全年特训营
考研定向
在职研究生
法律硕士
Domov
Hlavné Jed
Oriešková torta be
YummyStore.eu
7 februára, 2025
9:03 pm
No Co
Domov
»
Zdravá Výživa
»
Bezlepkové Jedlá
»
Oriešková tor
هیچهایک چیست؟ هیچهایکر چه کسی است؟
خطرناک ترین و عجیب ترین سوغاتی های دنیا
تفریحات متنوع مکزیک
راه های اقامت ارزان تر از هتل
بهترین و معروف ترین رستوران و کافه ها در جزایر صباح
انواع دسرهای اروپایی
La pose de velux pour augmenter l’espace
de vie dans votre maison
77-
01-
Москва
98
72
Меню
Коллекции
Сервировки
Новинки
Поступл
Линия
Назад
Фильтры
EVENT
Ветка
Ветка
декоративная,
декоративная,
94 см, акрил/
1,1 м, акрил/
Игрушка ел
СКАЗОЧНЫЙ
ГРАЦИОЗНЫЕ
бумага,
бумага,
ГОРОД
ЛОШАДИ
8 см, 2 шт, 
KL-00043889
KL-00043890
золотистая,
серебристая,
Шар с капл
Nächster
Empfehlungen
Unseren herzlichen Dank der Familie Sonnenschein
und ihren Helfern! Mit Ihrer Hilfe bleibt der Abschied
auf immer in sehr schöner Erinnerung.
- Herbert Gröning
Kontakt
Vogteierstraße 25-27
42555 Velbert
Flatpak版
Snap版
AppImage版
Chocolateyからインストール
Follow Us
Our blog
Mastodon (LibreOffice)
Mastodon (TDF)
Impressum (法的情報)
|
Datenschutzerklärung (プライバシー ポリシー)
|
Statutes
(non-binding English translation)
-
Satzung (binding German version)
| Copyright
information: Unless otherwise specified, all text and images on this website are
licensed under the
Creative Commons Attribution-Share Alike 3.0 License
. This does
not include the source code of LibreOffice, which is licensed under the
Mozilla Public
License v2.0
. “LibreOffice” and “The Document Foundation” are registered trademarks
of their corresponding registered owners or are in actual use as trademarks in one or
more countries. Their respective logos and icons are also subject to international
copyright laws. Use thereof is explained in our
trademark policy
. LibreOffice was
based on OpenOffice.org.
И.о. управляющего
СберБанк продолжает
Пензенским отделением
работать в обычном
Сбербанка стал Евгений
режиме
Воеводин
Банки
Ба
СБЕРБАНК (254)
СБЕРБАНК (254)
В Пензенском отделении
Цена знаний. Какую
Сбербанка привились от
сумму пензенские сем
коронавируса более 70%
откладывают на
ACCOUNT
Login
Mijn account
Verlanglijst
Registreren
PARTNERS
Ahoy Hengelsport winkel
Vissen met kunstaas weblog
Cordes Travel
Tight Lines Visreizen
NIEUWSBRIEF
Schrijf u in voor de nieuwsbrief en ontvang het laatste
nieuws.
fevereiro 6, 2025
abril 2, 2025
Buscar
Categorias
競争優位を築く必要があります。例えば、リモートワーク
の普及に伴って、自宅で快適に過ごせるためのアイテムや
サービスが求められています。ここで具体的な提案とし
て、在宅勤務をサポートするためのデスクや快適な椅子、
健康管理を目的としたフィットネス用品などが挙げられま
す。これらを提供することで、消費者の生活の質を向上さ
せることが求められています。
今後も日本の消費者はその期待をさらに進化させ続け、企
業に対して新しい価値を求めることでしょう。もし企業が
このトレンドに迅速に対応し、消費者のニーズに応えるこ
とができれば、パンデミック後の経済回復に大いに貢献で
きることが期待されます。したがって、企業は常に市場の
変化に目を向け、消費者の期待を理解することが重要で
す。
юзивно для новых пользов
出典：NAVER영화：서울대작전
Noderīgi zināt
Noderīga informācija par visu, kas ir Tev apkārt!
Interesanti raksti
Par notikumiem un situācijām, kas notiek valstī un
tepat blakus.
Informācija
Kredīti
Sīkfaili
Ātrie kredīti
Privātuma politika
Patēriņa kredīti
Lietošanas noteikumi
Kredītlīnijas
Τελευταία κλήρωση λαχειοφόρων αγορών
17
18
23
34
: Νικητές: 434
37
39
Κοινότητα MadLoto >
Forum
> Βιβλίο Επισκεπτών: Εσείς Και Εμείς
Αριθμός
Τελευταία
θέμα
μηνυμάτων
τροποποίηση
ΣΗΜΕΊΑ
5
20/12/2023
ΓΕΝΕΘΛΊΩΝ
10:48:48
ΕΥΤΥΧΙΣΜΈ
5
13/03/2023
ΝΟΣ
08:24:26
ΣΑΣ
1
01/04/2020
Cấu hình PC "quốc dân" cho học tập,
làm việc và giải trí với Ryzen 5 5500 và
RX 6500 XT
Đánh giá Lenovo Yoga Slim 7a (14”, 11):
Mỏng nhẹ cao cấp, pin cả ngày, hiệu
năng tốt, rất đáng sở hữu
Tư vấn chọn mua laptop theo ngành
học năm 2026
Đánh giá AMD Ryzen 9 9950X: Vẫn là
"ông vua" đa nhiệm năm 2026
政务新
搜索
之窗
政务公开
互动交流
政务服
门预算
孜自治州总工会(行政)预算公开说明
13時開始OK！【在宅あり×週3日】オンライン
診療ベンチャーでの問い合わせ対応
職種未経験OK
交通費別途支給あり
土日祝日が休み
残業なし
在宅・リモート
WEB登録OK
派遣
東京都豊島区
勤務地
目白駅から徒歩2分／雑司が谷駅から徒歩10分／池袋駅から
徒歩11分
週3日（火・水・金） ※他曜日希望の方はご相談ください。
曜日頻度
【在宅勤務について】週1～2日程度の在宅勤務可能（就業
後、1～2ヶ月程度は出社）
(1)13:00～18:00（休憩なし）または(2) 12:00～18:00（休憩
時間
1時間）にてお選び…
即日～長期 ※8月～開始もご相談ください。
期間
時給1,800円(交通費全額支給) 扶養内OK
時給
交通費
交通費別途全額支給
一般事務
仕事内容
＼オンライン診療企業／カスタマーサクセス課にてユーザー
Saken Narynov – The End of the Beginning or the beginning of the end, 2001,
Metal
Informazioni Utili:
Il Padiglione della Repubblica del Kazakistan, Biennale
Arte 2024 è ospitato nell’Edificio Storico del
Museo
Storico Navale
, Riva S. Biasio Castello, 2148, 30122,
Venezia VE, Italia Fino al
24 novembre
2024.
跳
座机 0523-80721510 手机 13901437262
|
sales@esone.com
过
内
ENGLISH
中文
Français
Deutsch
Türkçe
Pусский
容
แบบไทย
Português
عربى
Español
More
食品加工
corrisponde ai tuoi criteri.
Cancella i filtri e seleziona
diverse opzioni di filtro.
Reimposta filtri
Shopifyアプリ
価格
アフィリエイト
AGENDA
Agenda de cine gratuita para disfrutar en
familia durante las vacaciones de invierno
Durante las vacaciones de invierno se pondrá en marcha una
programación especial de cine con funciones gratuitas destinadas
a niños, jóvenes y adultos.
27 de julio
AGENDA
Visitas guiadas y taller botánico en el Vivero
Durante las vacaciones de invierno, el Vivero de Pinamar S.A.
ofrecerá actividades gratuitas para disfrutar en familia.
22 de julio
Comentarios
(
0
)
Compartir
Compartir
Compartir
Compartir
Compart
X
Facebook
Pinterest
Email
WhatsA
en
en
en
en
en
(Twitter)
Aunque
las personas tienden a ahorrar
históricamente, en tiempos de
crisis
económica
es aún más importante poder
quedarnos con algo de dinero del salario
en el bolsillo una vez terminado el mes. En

━━━━━━━━

> [Your assignment]
Determine how many lines of the records above contain the string "ترین". Reply with the number alone.

> [Answer space]
2